* _What the exercise asks_: Please reproduce the entries exactly, skipping each picture.

* _Data to process_:
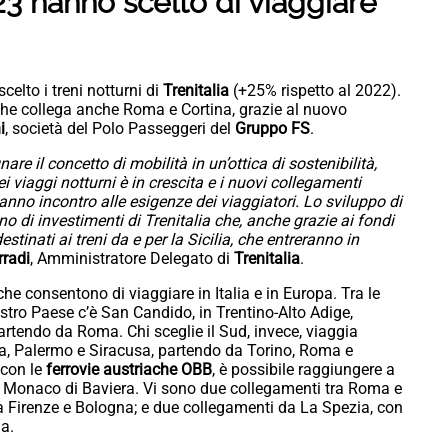
3 hanno scelto di viaggiare
elto i treni notturni di
Trenitalia
(+25% rispetto al 2022).
he collega anche Roma e Cortina, grazie al nuovo
i
, società del Polo Passeggeri del
Gruppo FS
.
nare il concetto di mobilità in un’ottica di sostenibilità,
 viaggi notturni è in crescita e i nuovi collegamenti
vanno incontro alle esigenze dei viaggiatori. Lo sviluppo di
o di investimenti di Trenitalia che, anche grazie ai fondi
tinati ai treni da e per la Sicilia, che entreranno in
rradi
, Amministratore Delegato di
Trenitalia
.
he consentono di viaggiare in Italia e in Europa. Tra le
stro Paese c’è San Candido, in Trentino-Alto Adige,
partendo da Roma. Chi sceglie il Sud, invece, viaggia
a, Palermo e Siracusa, partendo da Torino, Roma e
 con le
ferrovie austriache OBB
, è possibile raggiungere a
a e Monaco di Baviera. Vi sono due collegamenti tra Roma e
 a Firenze e Bologna; e due collegamenti da La Spezia, con
a.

* _Result of the task_:
3 hanno scelto di viaggiare
elto i treni notturni di
Trenitalia
(+25% rispetto al 2022).
he collega anche Roma e Cortina, grazie al nuovo
i
, società del Polo Passeggeri del
Gruppo FS
.
nare il concetto di mobilità in un’ottica di sostenibilità,
 viaggi notturni è in crescita e i nuovi collegamenti
vanno incontro alle esigenze dei viaggiatori. Lo sviluppo di
o di investimenti di Trenitalia che, anche grazie ai fondi
tinati ai treni da e per la Sicilia, che entreranno in
rradi
, Amministratore Delegato di
Trenitalia
.
he consentono di viaggiare in Italia e in Europa. Tra le
stro Paese c’è San Candido, in Trentino-Alto Adige,
partendo da Roma. Chi sceglie il Sud, invece, viaggia
a, Palermo e Siracusa, partendo da Torino, Roma e
 con le
ferrovie austriache OBB
, è possibile raggiungere a
a e Monaco di Baviera. Vi sono due collegamenti tra Roma e
 a Firenze e Bologna; e due collegamenti da La Spezia, con
a.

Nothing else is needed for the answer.